Lei ha usato un’espressione forte: certe proposte ricordano approcci sovietici. Perché?
Perché parlare di tassazioni speciali o di contributi forzosi sulle imprese richiama modelli economici che hanno portato soltanto miseria e limitazioni della libertà. Se i profitti sono legali, correttamente tassati e non frutto di evasione, non vedo perché debbano essere demonizzati. Diverso è il discorso quando ci sono comportamenti illeciti.
In effetti nell’immaginario collettivo le banche non sono percepite come normali imprese.

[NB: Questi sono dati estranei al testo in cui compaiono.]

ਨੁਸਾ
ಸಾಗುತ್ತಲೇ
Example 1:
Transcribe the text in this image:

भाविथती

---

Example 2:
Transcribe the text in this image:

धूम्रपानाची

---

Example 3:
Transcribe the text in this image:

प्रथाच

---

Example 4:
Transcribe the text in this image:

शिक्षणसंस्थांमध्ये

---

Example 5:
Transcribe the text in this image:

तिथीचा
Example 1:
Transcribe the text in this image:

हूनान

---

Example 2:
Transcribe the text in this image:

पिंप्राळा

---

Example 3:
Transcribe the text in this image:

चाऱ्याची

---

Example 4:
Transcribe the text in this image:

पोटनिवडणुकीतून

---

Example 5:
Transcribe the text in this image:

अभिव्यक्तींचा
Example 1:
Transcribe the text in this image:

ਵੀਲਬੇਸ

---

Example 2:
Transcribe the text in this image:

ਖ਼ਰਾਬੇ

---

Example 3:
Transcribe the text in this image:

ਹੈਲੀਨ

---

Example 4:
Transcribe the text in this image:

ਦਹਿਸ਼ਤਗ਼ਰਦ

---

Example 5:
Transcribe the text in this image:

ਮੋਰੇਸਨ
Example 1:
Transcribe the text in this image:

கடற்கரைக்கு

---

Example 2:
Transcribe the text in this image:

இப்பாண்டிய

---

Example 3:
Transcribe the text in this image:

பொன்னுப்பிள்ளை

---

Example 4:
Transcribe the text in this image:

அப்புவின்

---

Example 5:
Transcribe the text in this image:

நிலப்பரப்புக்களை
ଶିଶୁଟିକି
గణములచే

Esatto. C’è una visione distorta: le consideriamo organi ausiliari del buon governo o del welfare, mentre in realtà sono imprese – vigilate, certo, ma pur sempre imprese. Talvolta sono le stesse banche ad alimentare questa percezione, quando si fanno chiamare con sussiego “istituti di credito” o “ceto bancario”, o quando trattano il cliente da suddito, convocandolo in filiale anziché recandosi da lui.
Quindi in qualche modo si meritano le critiche della politica?

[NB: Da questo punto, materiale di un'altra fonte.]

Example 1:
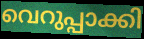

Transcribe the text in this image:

വെറുപ്പാക്കി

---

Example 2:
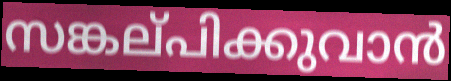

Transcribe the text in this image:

സങ്കല്‌പിക്കുവാൻ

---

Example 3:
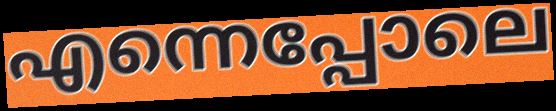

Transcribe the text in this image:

എന്നെപ്പോലെ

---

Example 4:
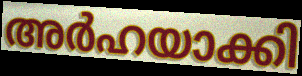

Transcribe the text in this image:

Direi di sì, almeno in parte. Ma anche cittadini e imprese non sono immuni da responsabilità. Troppo spesso si indulge in luoghi comuni: la “banca del territorio” interpretata come credito facile, agevolato dal politico, dall’amico potente o perfino da qualche monsignore. Ammettiamolo: anche noi imprenditori abbiamo le nostre colpe. Ci piace farci chiamare tali al Rotary, ma poi spesso intraprendiamo sulle spalle di banche, dipendenti, fornitori e fisco.
Dunque qual è, secondo lei, il vero contributo sociale che le banche (e più in generale le imprese) dovrebbero garantire?
Credo che la vera sensibilità sociale si misuri nell’etica dei comportamenti, sia dei banchieri e funzionari, sia dei manager e imprenditori in generale. Vuol dire contrastare lavoro nero ed evasione fiscale, garantire la competenza e l’integrità delle figure apicali, rispettare i diritti costituzionali di donne e lavoratori, vigilare sulla legalità e trasparenza delle filiere. E ancora: rivedere politiche retributive imbarazzanti che stanno spaccando la società. Questo sì che sarebbe un contributo sociale concreto. E aggiungo: profondamente cristiano, per chi si professa tale.